Now we're just working on trying to stay disciplined to not give in and "move on up". Sure I'd love a pool and my husband would love a garage but it's going to cost us a fair bit more month to month for many, many years.

I appreciate your insight on this post. It helps many of us with the discipline thing. :)

Rositta said...

Let me throw something out there. From my vast experience as a former (20 year) realtor I would often advise first time buyers whether single persons or couple, to buy the most expensive house in they could afford with a basement suite. They would then live in the basement and rent out the house part for a few years. The income was higher and the benefit greater. Just a thought...ciao

evannoble said...

I recommend the great series of Not So Big House books by Sarah Susanka. There's about 7 books in the series now. It's roots are in architecture, but the books address why McMansions are so cold and uninviting and why a smaller house will invariably be better.

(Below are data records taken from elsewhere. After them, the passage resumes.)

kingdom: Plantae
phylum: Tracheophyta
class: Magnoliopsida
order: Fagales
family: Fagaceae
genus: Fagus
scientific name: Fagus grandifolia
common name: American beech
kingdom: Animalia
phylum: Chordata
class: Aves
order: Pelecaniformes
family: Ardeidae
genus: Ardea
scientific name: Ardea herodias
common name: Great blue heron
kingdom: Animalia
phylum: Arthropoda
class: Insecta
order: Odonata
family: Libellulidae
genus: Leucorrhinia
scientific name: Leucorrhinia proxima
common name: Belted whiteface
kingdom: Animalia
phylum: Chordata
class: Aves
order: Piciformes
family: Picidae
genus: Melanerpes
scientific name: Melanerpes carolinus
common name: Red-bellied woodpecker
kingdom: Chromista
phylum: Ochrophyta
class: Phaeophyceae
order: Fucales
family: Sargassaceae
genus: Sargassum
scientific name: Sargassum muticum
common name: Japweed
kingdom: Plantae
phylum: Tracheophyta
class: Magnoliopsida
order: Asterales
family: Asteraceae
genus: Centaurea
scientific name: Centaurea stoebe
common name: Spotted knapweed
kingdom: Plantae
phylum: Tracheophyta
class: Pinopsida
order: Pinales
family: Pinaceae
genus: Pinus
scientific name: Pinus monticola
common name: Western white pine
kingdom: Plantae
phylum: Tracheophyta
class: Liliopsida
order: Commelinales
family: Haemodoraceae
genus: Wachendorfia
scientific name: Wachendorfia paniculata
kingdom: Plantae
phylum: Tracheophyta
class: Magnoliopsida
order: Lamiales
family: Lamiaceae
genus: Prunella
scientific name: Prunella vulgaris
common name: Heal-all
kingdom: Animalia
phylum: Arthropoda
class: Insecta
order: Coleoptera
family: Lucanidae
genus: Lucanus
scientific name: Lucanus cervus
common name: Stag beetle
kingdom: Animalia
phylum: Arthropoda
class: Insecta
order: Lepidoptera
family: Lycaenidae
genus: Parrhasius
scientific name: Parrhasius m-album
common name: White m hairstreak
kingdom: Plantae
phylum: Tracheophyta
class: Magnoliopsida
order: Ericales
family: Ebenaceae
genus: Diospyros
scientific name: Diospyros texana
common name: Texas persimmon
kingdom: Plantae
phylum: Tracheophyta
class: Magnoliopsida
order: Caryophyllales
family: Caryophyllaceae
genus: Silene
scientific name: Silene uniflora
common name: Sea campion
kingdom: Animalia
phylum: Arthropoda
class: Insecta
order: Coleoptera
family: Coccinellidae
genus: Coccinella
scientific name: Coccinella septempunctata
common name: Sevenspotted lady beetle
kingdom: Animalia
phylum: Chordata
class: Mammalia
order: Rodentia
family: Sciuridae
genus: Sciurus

Paying off your mortgage fast is great if you want to be debt free as fast as possible. But is it the best way to increase your net worth? Probably not. With the average mortgage rate somewhere around 5%, it should be fairly easy to invest the extra monies at a higher rate. You'd need 7-8% since the mortgage rate of return is 5% after tax. But that is not difficult.

the money diva said...

Yes, all amounts on this blog are in Canadian dollars unless indicated otherwise.